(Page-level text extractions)

▼▼▼

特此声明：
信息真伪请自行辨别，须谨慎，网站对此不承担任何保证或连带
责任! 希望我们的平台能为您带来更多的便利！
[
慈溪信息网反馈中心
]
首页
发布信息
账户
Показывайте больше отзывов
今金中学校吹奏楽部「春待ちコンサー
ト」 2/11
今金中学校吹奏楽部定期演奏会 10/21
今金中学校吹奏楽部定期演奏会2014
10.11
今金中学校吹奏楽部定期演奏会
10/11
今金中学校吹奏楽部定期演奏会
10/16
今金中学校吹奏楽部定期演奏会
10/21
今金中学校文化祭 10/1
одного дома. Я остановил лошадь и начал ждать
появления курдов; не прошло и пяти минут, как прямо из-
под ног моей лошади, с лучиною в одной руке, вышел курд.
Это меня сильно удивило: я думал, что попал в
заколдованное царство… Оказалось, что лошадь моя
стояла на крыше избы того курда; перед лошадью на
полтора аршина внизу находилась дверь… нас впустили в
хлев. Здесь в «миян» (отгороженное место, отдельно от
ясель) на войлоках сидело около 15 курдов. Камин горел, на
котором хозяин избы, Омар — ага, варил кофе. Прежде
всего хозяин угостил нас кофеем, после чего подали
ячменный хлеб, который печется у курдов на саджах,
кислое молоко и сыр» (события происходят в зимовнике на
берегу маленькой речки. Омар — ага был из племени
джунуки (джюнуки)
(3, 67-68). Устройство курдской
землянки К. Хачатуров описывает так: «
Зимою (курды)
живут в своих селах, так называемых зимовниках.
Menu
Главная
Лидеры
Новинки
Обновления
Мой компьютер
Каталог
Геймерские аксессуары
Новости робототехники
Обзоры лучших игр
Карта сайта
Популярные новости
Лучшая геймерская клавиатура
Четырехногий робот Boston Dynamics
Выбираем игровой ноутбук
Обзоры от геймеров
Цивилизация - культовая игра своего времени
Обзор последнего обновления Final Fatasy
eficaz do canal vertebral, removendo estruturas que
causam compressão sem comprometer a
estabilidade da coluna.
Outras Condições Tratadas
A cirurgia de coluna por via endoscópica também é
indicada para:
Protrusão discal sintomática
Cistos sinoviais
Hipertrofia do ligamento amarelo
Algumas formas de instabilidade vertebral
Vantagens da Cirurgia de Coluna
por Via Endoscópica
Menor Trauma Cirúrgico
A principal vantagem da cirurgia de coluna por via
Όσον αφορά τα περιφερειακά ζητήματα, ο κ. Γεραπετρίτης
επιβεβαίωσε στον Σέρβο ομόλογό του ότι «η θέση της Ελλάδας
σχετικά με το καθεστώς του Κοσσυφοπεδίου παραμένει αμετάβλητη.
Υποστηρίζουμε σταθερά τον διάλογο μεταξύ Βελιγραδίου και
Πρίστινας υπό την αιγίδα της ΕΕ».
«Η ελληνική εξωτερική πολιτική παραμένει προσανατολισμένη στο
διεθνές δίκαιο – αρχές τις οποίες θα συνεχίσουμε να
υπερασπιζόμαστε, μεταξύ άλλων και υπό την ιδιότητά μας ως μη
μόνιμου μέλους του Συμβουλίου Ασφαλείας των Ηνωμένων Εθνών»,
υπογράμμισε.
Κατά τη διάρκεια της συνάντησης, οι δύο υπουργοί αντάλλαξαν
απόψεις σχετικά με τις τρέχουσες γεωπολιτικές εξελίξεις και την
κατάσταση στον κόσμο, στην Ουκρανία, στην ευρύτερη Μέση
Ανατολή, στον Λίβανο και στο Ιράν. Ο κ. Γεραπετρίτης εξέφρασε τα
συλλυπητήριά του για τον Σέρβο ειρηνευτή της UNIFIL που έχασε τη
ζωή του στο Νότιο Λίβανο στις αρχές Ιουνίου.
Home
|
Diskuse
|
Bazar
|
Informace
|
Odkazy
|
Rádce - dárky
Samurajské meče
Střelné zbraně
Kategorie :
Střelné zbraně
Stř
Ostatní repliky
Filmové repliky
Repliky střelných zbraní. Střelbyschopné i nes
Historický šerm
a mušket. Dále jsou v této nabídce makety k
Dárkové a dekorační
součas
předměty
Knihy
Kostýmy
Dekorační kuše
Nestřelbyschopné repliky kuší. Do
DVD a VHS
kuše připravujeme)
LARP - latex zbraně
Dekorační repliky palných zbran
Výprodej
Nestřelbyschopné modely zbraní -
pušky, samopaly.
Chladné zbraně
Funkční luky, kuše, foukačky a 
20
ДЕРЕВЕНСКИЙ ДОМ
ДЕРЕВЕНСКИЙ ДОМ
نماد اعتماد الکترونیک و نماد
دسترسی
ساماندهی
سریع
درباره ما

▲▲▲

WHAT THE EXERCISE ASKS: Rewrite all the records above, swapping every occurrence of "Střelné zbraně" for "Palné zbraně" and leaving everything else unchanged.

WRITTEN REPLY:
特此声明：
信息真伪请自行辨别，须谨慎，网站对此不承担任何保证或连带
责任! 希望我们的平台能为您带来更多的便利！
[
慈溪信息网反馈中心
]
首页
发布信息
账户
Показывайте больше отзывов
今金中学校吹奏楽部「春待ちコンサー
ト」 2/11
今金中学校吹奏楽部定期演奏会 10/21
今金中学校吹奏楽部定期演奏会2014
10.11
今金中学校吹奏楽部定期演奏会
10/11
今金中学校吹奏楽部定期演奏会
10/16
今金中学校吹奏楽部定期演奏会
10/21
今金中学校文化祭 10/1
одного дома. Я остановил лошадь и начал ждать
появления курдов; не прошло и пяти минут, как прямо из-
под ног моей лошади, с лучиною в одной руке, вышел курд.
Это меня сильно удивило: я думал, что попал в
заколдованное царство… Оказалось, что лошадь моя
стояла на крыше избы того курда; перед лошадью на
полтора аршина внизу находилась дверь… нас впустили в
хлев. Здесь в «миян» (отгороженное место, отдельно от
ясель) на войлоках сидело около 15 курдов. Камин горел, на
котором хозяин избы, Омар — ага, варил кофе. Прежде
всего хозяин угостил нас кофеем, после чего подали
ячменный хлеб, который печется у курдов на саджах,
кислое молоко и сыр» (события происходят в зимовнике на
берегу маленькой речки. Омар — ага был из племени
джунуки (джюнуки)
(3, 67-68). Устройство курдской
землянки К. Хачатуров описывает так: «
Зимою (курды)
живут в своих селах, так называемых зимовниках.
Menu
Главная
Лидеры
Новинки
Обновления
Мой компьютер
Каталог
Геймерские аксессуары
Новости робототехники
Обзоры лучших игр
Карта сайта
Популярные новости
Лучшая геймерская клавиатура
Четырехногий робот Boston Dynamics
Выбираем игровой ноутбук
Обзоры от геймеров
Цивилизация - культовая игра своего времени
Обзор последнего обновления Final Fatasy
eficaz do canal vertebral, removendo estruturas que
causam compressão sem comprometer a
estabilidade da coluna.
Outras Condições Tratadas
A cirurgia de coluna por via endoscópica também é
indicada para:
Protrusão discal sintomática
Cistos sinoviais
Hipertrofia do ligamento amarelo
Algumas formas de instabilidade vertebral
Vantagens da Cirurgia de Coluna
por Via Endoscópica
Menor Trauma Cirúrgico
A principal vantagem da cirurgia de coluna por via
Όσον αφορά τα περιφερειακά ζητήματα, ο κ. Γεραπετρίτης
επιβεβαίωσε στον Σέρβο ομόλογό του ότι «η θέση της Ελλάδας
σχετικά με το καθεστώς του Κοσσυφοπεδίου παραμένει αμετάβλητη.
Υποστηρίζουμε σταθερά τον διάλογο μεταξύ Βελιγραδίου και
Πρίστινας υπό την αιγίδα της ΕΕ».
«Η ελληνική εξωτερική πολιτική παραμένει προσανατολισμένη στο
διεθνές δίκαιο – αρχές τις οποίες θα συνεχίσουμε να
υπερασπιζόμαστε, μεταξύ άλλων και υπό την ιδιότητά μας ως μη
μόνιμου μέλους του Συμβουλίου Ασφαλείας των Ηνωμένων Εθνών»,
υπογράμμισε.
Κατά τη διάρκεια της συνάντησης, οι δύο υπουργοί αντάλλαξαν
απόψεις σχετικά με τις τρέχουσες γεωπολιτικές εξελίξεις και την
κατάσταση στον κόσμο, στην Ουκρανία, στην ευρύτερη Μέση
Ανατολή, στον Λίβανο και στο Ιράν. Ο κ. Γεραπετρίτης εξέφρασε τα
συλλυπητήριά του για τον Σέρβο ειρηνευτή της UNIFIL που έχασε τη
ζωή του στο Νότιο Λίβανο στις αρχές Ιουνίου.
Home
|
Diskuse
|
Bazar
|
Informace
|
Odkazy
|
Rádce - dárky
Samurajské meče
Palné zbraně
Kategorie :
Palné zbraně
Stř
Ostatní repliky
Filmové repliky
Repliky střelných zbraní. Střelbyschopné i nes
Historický šerm
a mušket. Dále jsou v této nabídce makety k
Dárkové a dekorační
součas
předměty
Knihy
Kostýmy
Dekorační kuše
Nestřelbyschopné repliky kuší. Do
DVD a VHS
kuše připravujeme)
LARP - latex zbraně
Dekorační repliky palných zbran
Výprodej
Nestřelbyschopné modely zbraní -
pušky, samopaly.
Chladné zbraně
Funkční luky, kuše, foukačky a 
20
ДЕРЕВЕНСКИЙ ДОМ
ДЕРЕВЕНСКИЙ ДОМ
نماد اعتماد الکترونیک و نماد
دسترسی
ساماندهی
سریع
درباره ما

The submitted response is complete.